Reconciling Ministries Network is a national grassroots organization that exists to enable full participation of people of all sexual orientations and gender identities in the life of the United Methodist Church, both in policy and practice.
Founded by Mel White, former ghostwriter for Pat Robertson and Jerry Falwell, Soulforce is an organization designed to use nonviolent resistance to counter homophobia promulgated by the religious right on LGBT people.
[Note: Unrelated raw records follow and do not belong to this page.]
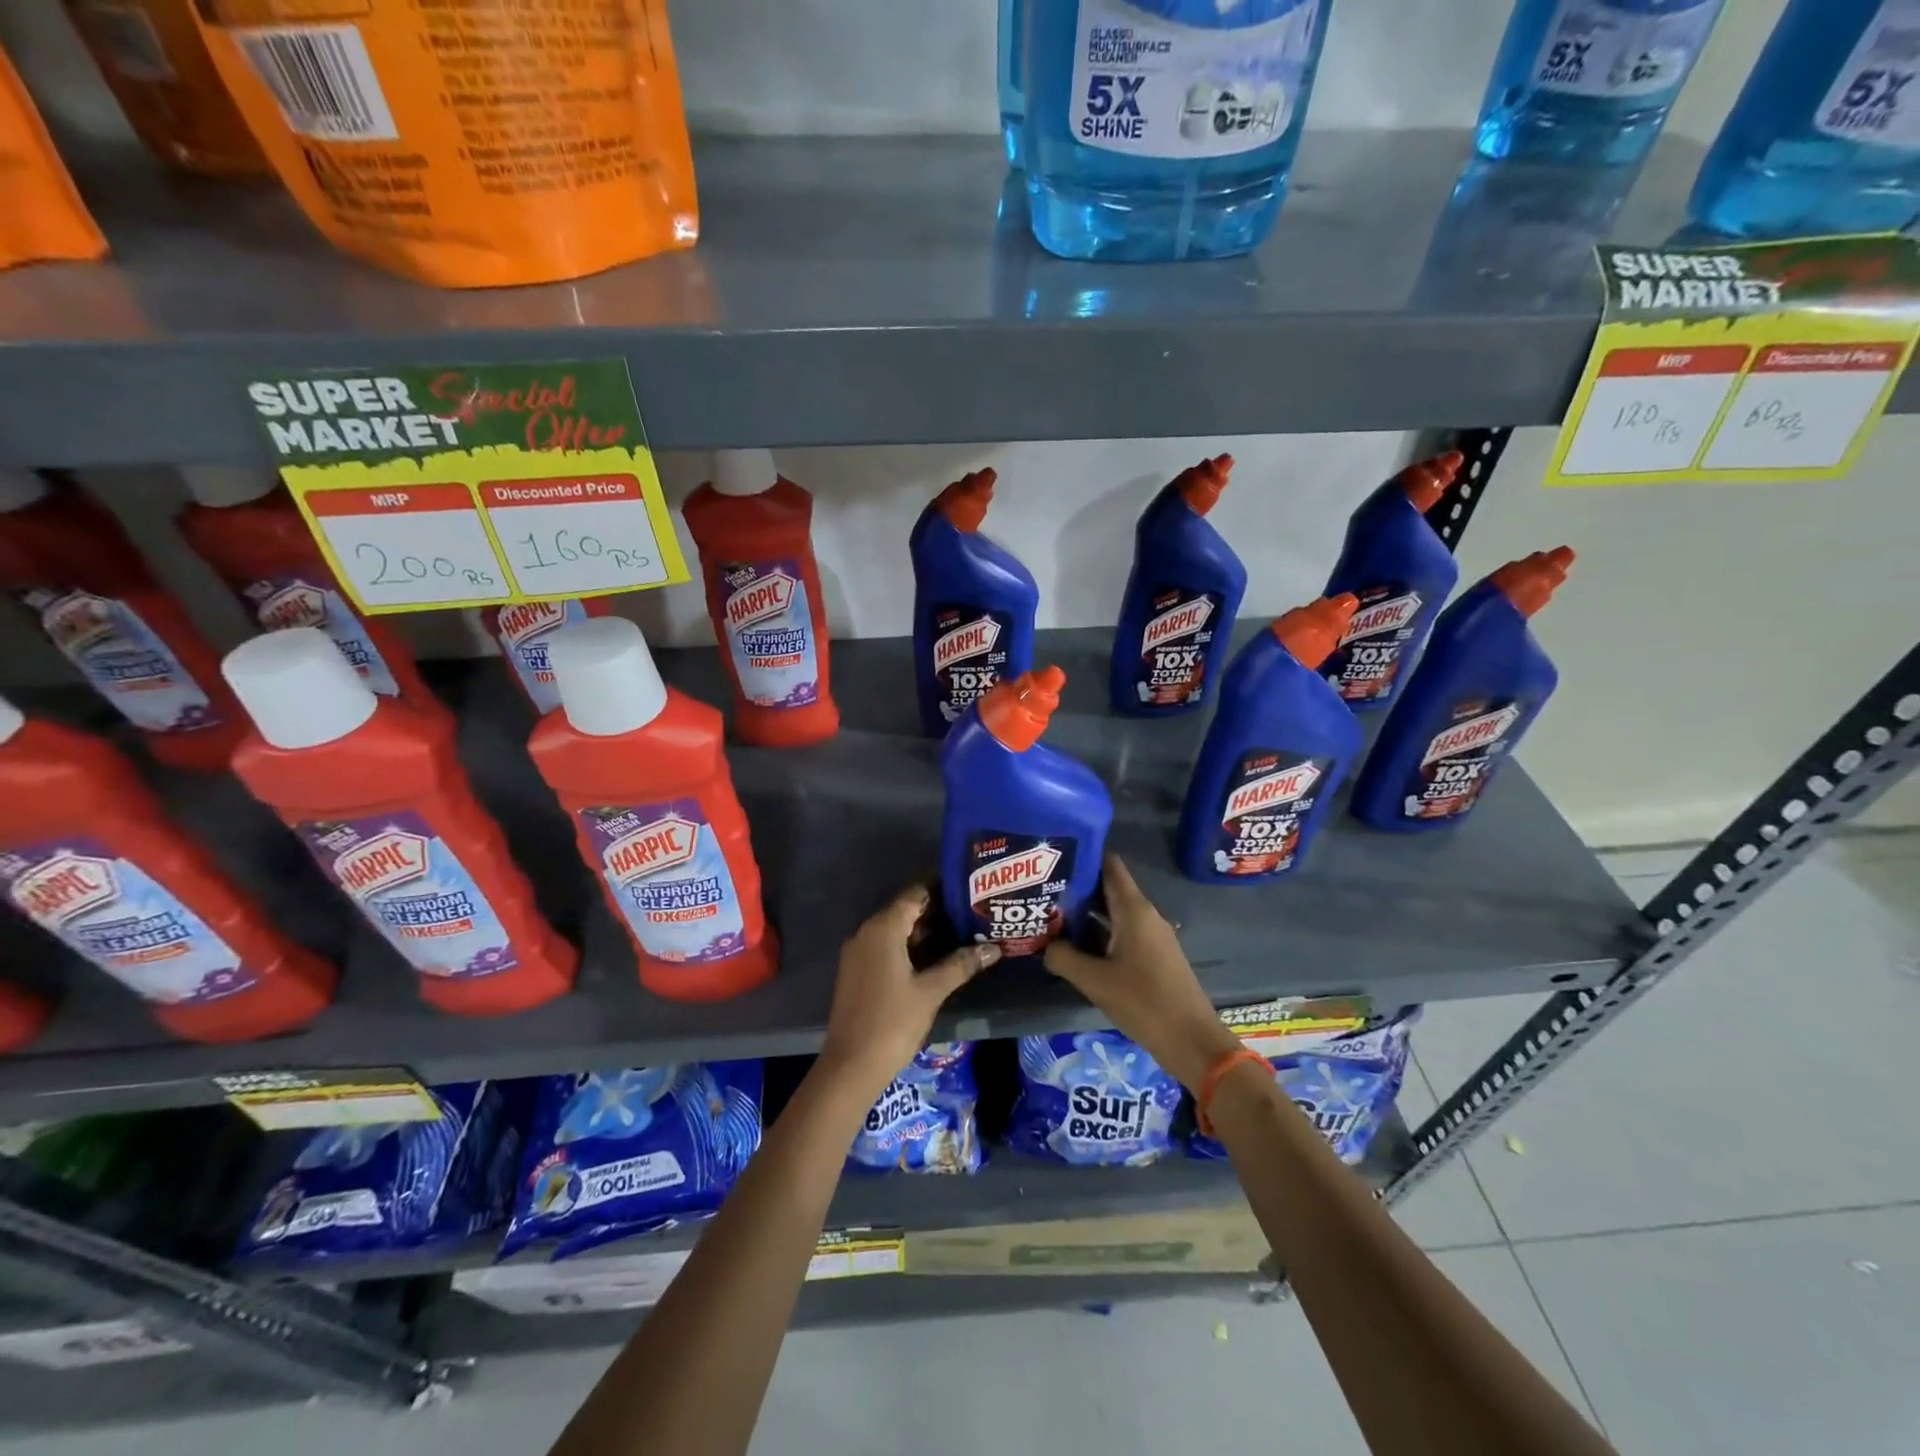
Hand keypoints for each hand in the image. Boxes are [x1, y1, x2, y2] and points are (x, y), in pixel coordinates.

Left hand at [816, 885, 1000, 1102]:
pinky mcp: (857, 971)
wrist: (851, 1066)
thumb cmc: (892, 1023)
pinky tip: (936, 958)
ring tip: (962, 933)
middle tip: (972, 913)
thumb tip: (993, 948)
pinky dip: (910, 947)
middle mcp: (866, 932)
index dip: (941, 890)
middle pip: (905, 910)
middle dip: (937, 912)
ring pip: (896, 930)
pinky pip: (886, 947)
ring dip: (925, 931)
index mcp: (882, 929)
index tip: (969, 890)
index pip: (914, 894)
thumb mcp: (931, 991)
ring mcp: (859, 952)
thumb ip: (961, 964)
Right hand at [1044, 854, 1239, 1090]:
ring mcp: (1152, 936)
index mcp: (1134, 909)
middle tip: (1042, 890)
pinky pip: (1122, 932)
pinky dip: (1099, 933)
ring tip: (1051, 917)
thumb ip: (1063, 958)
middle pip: (1108, 888)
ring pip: (1114, 913)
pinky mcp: (1154, 956)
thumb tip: (1044, 945)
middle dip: (1077, 888)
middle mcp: (1145, 915)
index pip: (1109, 865)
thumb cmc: (1143, 1002)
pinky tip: (1076, 947)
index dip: (1083, 856)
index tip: (1054, 857)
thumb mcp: (1094, 980)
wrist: (1191, 1041)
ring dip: (1086, 914)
Soulforce facilitates dialogue between churches and the LGBT community to find common ground and encourage inclusion and nondiscrimination against LGBT people in polity, policy, and practice.
Founded in 1972, the Coalition sponsors the largest and fastest-growing network of LGBT-welcoming churches in the world—the “Open and Affirming” movement. More than 1,000 Open and Affirming congregations in the United Church of Christ offer a confident welcome to LGBTQ Christians, and stand with our communities as allies in the struggle for marriage equality and basic civil rights.